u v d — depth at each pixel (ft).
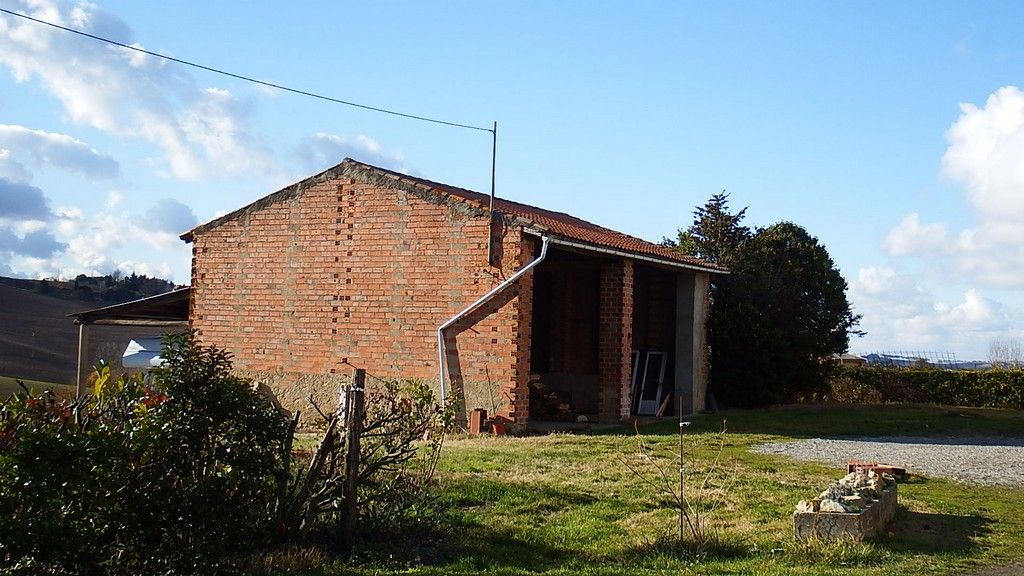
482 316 58.65
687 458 46.73
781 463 46.65
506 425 57.16
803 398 103.24
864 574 26.20
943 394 108.17
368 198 63.41
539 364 80.59
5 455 20.39
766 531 31.53
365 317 62.95
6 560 20.01
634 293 82.53
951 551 29.60
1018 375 105.50
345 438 27.58
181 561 22.58
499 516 32.27
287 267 66.03
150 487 22.71
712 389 86.33
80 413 24.14
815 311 103.04
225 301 68.08
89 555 21.30
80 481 20.95
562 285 79.92
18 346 146.30
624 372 66.80
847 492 31.91
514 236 58.18
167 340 24.62
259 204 67.31
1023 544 30.73
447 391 58.13
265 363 66.23
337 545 27.04
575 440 52.44
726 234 105.19
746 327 85.56
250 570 23.85
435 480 36.14
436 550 28.02
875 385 109.60
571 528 31.24
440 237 60.64
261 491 25.55
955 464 49.24
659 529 31.19
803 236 106.52
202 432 23.81
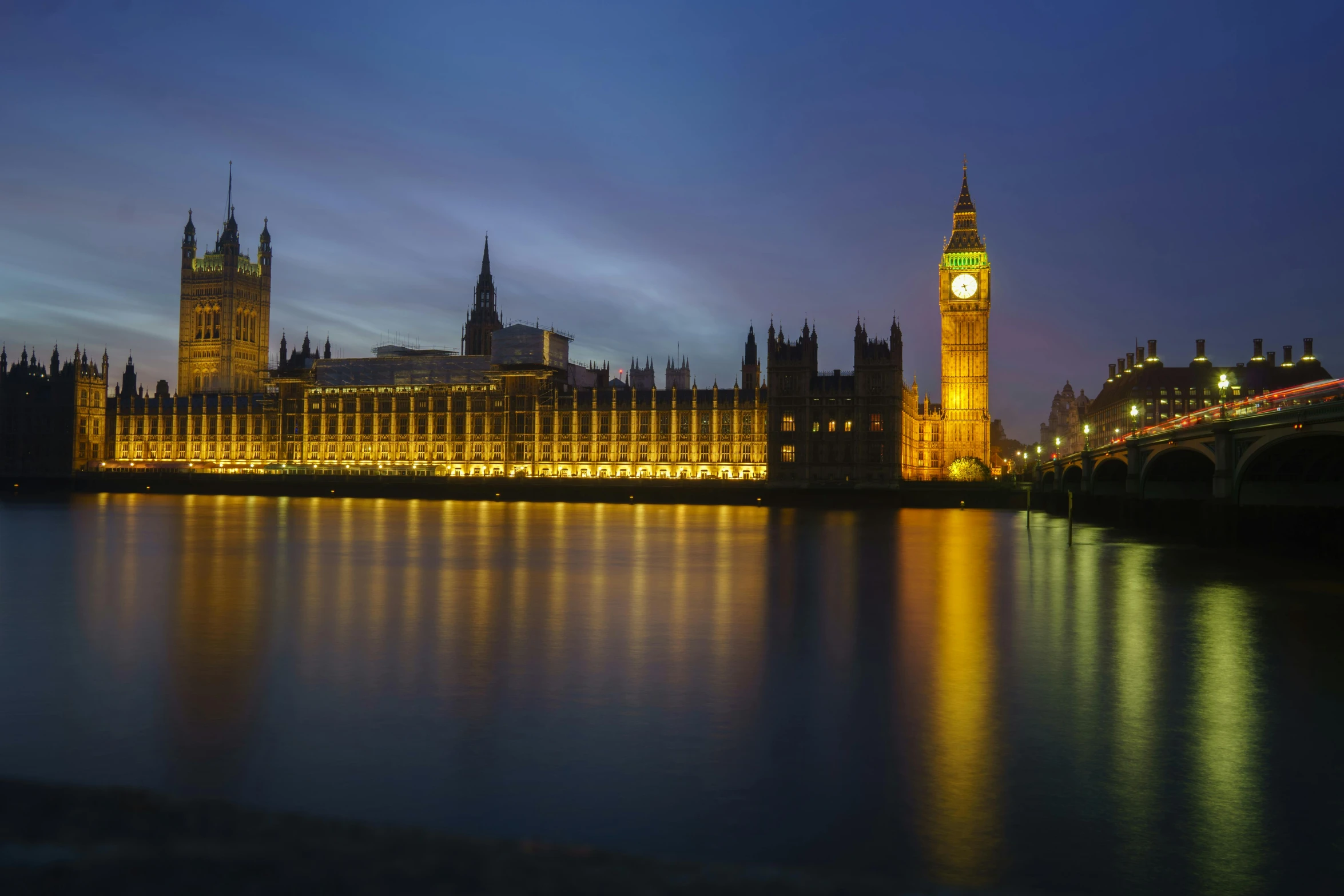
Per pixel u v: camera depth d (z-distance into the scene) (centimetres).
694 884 1243
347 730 2456
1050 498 14738
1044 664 3275
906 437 19775
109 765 2167
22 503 15125
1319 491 7544
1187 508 9112
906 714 2642
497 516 12612
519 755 2266
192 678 3012
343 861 1273
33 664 3195
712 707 2698
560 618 4178
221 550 7175
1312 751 2320
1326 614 4388
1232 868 1694
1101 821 1894
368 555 6931
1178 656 3403
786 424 18712
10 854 1292
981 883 1614
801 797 2009
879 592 5056
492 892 1183
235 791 2008
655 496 16962
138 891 1165
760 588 5197
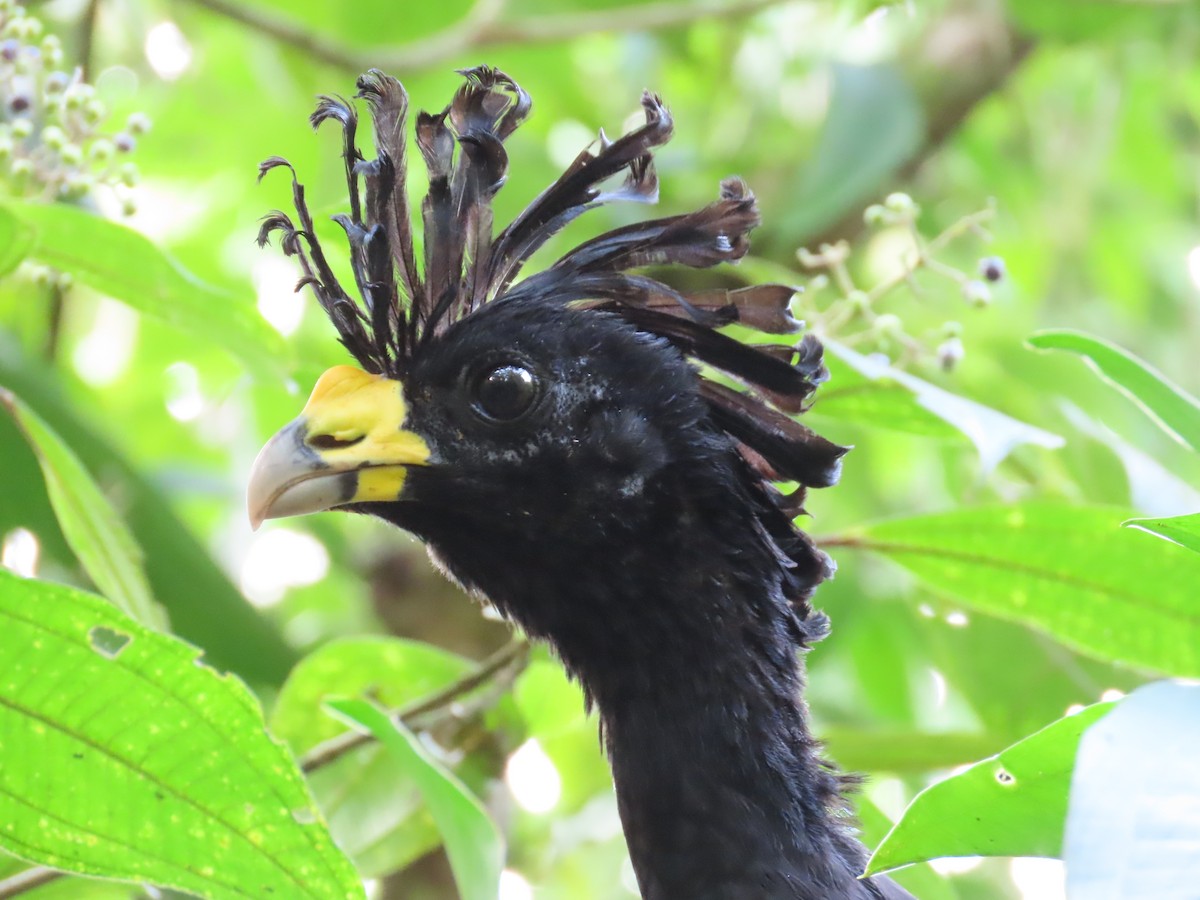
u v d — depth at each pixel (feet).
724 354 21.30
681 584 20.72
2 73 22.47
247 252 41.04
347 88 38.60
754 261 31.40
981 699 29.40
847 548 24.43
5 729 18.02
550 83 41.63
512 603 21.53
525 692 27.12
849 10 39.32
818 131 37.29
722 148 42.45
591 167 21.39
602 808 33.76
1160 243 48.26
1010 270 46.01
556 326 20.70
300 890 18.72
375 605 36.96
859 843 21.11
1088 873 12.31
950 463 31.91
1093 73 45.65
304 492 20.27
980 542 23.73
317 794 26.02
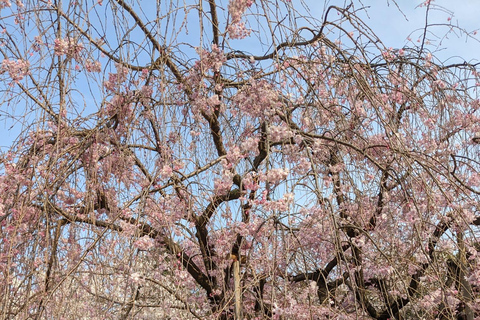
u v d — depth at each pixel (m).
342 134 3.45
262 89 3.15
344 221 3.18
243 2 3.02
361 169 3.44
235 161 2.85
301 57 3.36
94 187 2.73
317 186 2.49
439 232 3.49
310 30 3.29
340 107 3.57
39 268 2.50
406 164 2.90
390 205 3.63
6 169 2.64
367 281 3.93
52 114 2.76
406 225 3.62
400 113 3.80
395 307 3.72
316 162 3.24
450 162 3.90
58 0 2.60
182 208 3.14
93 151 2.86
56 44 2.55
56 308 2.28
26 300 2.31
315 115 3.49
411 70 3.80
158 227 2.94
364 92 2.99
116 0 2.71
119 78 2.77
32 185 2.52
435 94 3.71
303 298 2.96
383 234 3.59
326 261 3.63
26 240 2.61
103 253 2.56
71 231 2.57
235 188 3.38
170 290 3.00
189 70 3.23
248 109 3.29
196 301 3.47
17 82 2.65
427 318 3.17
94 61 2.77
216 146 3.54
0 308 2.27
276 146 3.58
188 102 3.29
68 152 2.83
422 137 3.79
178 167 2.93
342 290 3.74
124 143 2.90
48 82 2.55
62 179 2.69
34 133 2.75
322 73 3.41
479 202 3.41
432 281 3.37
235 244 3.19
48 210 2.63
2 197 2.63
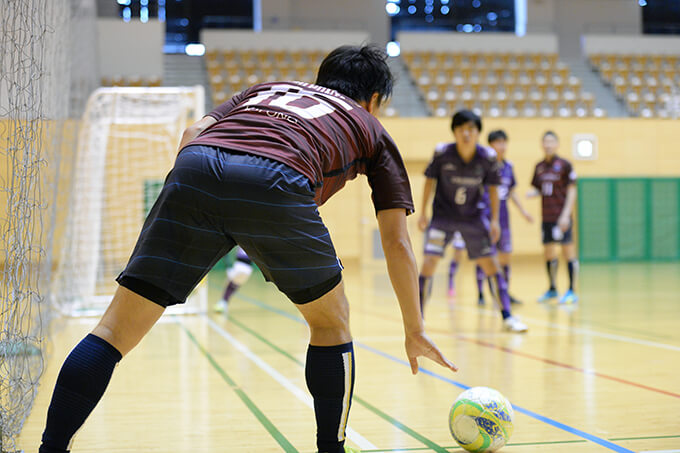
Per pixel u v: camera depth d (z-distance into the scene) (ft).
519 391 9.98
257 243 5.17
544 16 62.80
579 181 49.37
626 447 7.05
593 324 17.98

***

* [Your instructions] The complete listing must be transcribed verbatim, and all pictures are to be omitted.

* [Answer to the exercise]
u v d — depth at each pixel (ft).
482 316 58.65
687 458 46.73
781 463 46.65
506 425 57.16
803 398 103.24
864 574 26.20
943 394 108.17
368 198 63.41
539 364 80.59
5 455 20.39
766 531 31.53
365 317 62.95
6 560 20.01
634 293 82.53
951 551 29.60
1018 375 105.50
345 438 27.58
181 561 22.58
499 516 32.27
287 267 66.03
150 487 22.71
712 389 86.33
80 413 24.14
815 311 103.04
225 301 68.08
89 555 21.30
80 481 20.95
562 285 79.92
18 346 146.30
624 372 66.80
847 492 31.91
514 236 58.18
167 340 24.62
259 204 67.31
1023 544 30.73
447 391 58.13
265 363 66.23
337 545 27.04
575 440 52.44
726 234 105.19
746 327 85.56
250 570 23.85
435 480 36.14
436 550 28.02
875 385 109.60
571 528 31.24
440 237 60.64
261 491 25.55
955 464 49.24
659 529 31.19
803 236 106.52
202 432 23.81
Per pixel u v: camera depth d (z-distance into the scene) (centimetres).
694 884 1243
347 730 2456
1050 498 14738
1044 664 3275
906 437 19775
109 765 2167
22 503 15125
1319 491 7544
1187 508 9112
906 714 2642
497 516 12612
519 755 2266
192 678 3012
343 861 1273
33 664 3195
712 707 2698
560 618 4178
221 550 7175
1312 751 2320
1326 614 4388
1232 868 1694
1101 821 1894
368 555 6931
1178 656 3403
786 424 18712
10 854 1292
981 883 1614
801 797 2009
879 592 5056
492 892 1183
235 791 2008
655 496 16962
138 891 1165
760 588 5197
u v d — depth at each pixel (feet).
724 354 21.30
681 584 20.72
2 73 22.47
247 252 41.04
347 88 38.60
754 261 31.40
981 699 29.40
847 548 24.43
5 729 18.02
550 83 41.63
512 603 21.53
525 692 27.12
849 10 39.32
818 131 37.29
722 148 42.45
591 167 21.39
602 808 33.76
1160 243 48.26
1010 270 46.01
556 326 20.70
300 890 18.72
375 605 36.96
859 843 21.11
1088 873 12.31
950 463 31.91
1093 73 45.65
304 492 20.27
980 542 23.73
317 794 26.02
u v d — depth at each pixel (m).
342 134 3.45
262 89 3.15
344 221 3.18
243 2 3.02
361 169 3.44
235 161 2.85
301 57 3.36
94 187 2.73
317 186 2.49
439 232 3.49
310 30 3.29
340 107 3.57
39 268 2.50
406 164 2.90
390 205 3.63
6 169 2.64
367 281 3.93
52 114 2.76
406 225 3.62
400 113 3.80
395 307 3.72
316 162 3.24
450 162 3.90
58 0 2.60
182 208 3.14
93 151 2.86
56 44 2.55
56 308 2.28
26 300 2.31
315 115 3.49
411 70 3.80
158 227 2.94
364 92 2.99
116 0 2.71
119 78 2.77
32 185 2.52
435 94 3.71
303 298 2.96
383 234 3.59
326 261 3.63
26 240 2.61
103 253 2.56
71 231 2.57
235 188 3.38
170 290 3.00
189 70 3.23
248 109 3.29
196 301 3.47
17 82 2.65
427 318 3.17
94 61 2.77
216 146 3.54
0 308 2.27
276 146 3.58
188 102 3.29
68 152 2.83
422 137 3.79
178 167 2.93
342 290 3.74
124 143 2.90
48 82 2.55
62 179 2.69
34 133 2.75
322 73 3.41
479 202 3.41
432 281 3.37
235 244 3.19
48 210 2.63
2 197 2.63
Per pixel u v: camera depth d (z-distance into the scene) (ft).
519 391 9.98
257 243 5.17
544 16 62.80
579 181 49.37
626 447 7.05
593 324 17.98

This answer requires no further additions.